Daniel, Gracias por tu comentario, si es IDENTICO al BH1415 original, la circuiteria anexa es similar... hasta con el cuarzo de 7.6 Mhz. 

He probado a conectar un hilo a la salida de RF siguiendo el mismo pinout del BH1415 original y la cobertura, que era de 3 Mts máximo en su origen, se incrementó hasta 40 metros. 

Tiene hasta su entrada a 12 V, alimentandola con la fuente que tengo (que construí cuando tenía 15 años filtrada, regulada y con picos de recuperacion de rectificador suprimidos (condensadores de 100 nf en paralelo con cada diodo del rectificador)) NADA de fondo...


----------



## Daniel Lopes (Feb 17, 2016)

Andrxx dijo:


> Daniel, Gracias por tu comentario, si es IDENTICO al BH1415 original, la circuiteria anexa es similar... hasta con el cuarzo de 7.6 Mhz.
> 
> He probado a conectar un hilo a la salida de RF siguiendo el mismo pinout del BH1415 original y la cobertura, que era de 3 Mts máximo en su origen, se incrementó hasta 40 metros.
> 
> Tiene hasta su entrada a 12 V, alimentandola con la fuente que tengo (que construí cuando tenía 15 años filtrada, regulada y con picos de recuperacion de rectificador suprimidos (condensadores de 100 nf en paralelo con cada diodo del rectificador)) NADA de fondo...

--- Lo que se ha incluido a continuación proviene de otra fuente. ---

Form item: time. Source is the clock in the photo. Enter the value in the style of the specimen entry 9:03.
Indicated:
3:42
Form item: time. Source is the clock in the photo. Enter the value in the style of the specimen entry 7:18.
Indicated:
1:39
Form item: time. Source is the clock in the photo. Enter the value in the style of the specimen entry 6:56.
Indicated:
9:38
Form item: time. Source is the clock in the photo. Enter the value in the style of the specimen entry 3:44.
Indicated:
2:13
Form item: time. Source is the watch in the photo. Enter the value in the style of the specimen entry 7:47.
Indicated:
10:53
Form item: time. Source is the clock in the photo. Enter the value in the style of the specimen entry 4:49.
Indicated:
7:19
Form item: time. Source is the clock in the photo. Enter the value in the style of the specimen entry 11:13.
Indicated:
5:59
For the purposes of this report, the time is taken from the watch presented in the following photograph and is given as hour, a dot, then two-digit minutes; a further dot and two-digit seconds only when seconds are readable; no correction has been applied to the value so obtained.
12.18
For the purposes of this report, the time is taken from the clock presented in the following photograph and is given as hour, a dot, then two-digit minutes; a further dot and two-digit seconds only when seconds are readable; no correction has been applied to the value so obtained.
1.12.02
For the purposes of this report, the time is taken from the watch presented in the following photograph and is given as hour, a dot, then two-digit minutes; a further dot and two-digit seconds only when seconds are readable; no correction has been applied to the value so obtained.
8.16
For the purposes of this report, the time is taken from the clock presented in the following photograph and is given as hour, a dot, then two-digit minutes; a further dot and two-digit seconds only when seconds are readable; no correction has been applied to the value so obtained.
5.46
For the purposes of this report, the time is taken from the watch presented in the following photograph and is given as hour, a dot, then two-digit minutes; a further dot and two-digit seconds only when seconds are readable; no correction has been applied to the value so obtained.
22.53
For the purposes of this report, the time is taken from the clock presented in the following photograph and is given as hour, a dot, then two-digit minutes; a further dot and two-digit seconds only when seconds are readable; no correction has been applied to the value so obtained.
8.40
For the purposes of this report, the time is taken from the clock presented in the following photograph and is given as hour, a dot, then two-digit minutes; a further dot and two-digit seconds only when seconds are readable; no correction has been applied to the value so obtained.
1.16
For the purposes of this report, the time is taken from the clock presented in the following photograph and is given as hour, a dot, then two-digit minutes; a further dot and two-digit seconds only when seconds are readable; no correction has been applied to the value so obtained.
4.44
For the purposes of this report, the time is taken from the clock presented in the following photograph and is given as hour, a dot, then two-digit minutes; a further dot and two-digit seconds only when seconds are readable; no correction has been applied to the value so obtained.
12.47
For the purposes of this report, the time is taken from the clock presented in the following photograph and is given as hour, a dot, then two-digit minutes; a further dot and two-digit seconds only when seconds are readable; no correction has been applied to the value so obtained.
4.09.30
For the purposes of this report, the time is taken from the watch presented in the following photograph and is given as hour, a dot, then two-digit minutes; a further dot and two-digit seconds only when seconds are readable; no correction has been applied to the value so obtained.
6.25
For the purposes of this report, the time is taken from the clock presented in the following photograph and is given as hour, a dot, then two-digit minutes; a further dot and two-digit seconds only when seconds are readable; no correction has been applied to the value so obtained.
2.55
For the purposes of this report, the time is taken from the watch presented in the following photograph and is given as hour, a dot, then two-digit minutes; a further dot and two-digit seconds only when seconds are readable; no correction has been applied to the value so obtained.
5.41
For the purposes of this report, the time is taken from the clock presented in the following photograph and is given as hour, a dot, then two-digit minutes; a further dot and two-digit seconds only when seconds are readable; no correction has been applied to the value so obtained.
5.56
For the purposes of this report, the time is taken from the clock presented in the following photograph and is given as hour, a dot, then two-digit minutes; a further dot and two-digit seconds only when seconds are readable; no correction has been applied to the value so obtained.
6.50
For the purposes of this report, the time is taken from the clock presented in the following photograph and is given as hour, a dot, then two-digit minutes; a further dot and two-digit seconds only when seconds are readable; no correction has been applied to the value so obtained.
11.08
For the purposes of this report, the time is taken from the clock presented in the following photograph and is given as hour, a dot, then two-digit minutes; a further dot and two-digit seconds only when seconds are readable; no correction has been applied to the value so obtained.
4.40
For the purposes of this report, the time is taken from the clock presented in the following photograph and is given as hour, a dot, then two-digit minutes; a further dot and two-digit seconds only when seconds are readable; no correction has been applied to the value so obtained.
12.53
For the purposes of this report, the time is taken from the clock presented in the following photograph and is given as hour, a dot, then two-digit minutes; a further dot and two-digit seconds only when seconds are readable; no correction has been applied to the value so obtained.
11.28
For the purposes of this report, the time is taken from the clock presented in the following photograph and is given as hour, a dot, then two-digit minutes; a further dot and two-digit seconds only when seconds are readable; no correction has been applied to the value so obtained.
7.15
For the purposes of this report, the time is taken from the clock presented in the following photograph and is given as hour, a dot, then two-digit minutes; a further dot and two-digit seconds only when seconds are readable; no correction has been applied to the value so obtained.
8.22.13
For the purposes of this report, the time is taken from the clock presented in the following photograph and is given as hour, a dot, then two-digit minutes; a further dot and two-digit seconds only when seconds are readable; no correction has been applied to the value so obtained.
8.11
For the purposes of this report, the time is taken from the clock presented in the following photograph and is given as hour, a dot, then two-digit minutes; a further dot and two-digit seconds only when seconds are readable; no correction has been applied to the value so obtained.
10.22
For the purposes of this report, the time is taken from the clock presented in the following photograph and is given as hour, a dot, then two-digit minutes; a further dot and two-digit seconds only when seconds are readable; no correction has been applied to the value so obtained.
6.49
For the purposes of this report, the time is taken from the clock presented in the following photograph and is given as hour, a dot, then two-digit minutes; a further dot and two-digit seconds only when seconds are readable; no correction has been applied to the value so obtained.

Muy bien , haora que sapes donde es la salida de RF te recomendo poner un capacitor  ceramico disco de 1nF para barrar cualquer nivel DC presente en  ese pino y serie con lo vivo del  un cablesito coaxial de 50 ohmios hasta a lo paso amplificador. 
A titulo de conocimento la potezia de salida del BH1415 es de algunos miliwattios .  
! Fuerte abrazoz !.
Att, 
Daniel Lopes.


----------



## Andrxx (Feb 17, 2016)

Si, luego cuando haga el amplificador pondré el condensador...


----------



## Yaqui (Feb 17, 2016)

Andrxx dijo:


> He probado a conectar un hilo a la salida de RF siguiendo el mismo pinout del BH1415 original y la cobertura, que era de 3 Mts máximo en su origen, se incrementó hasta 40 metros.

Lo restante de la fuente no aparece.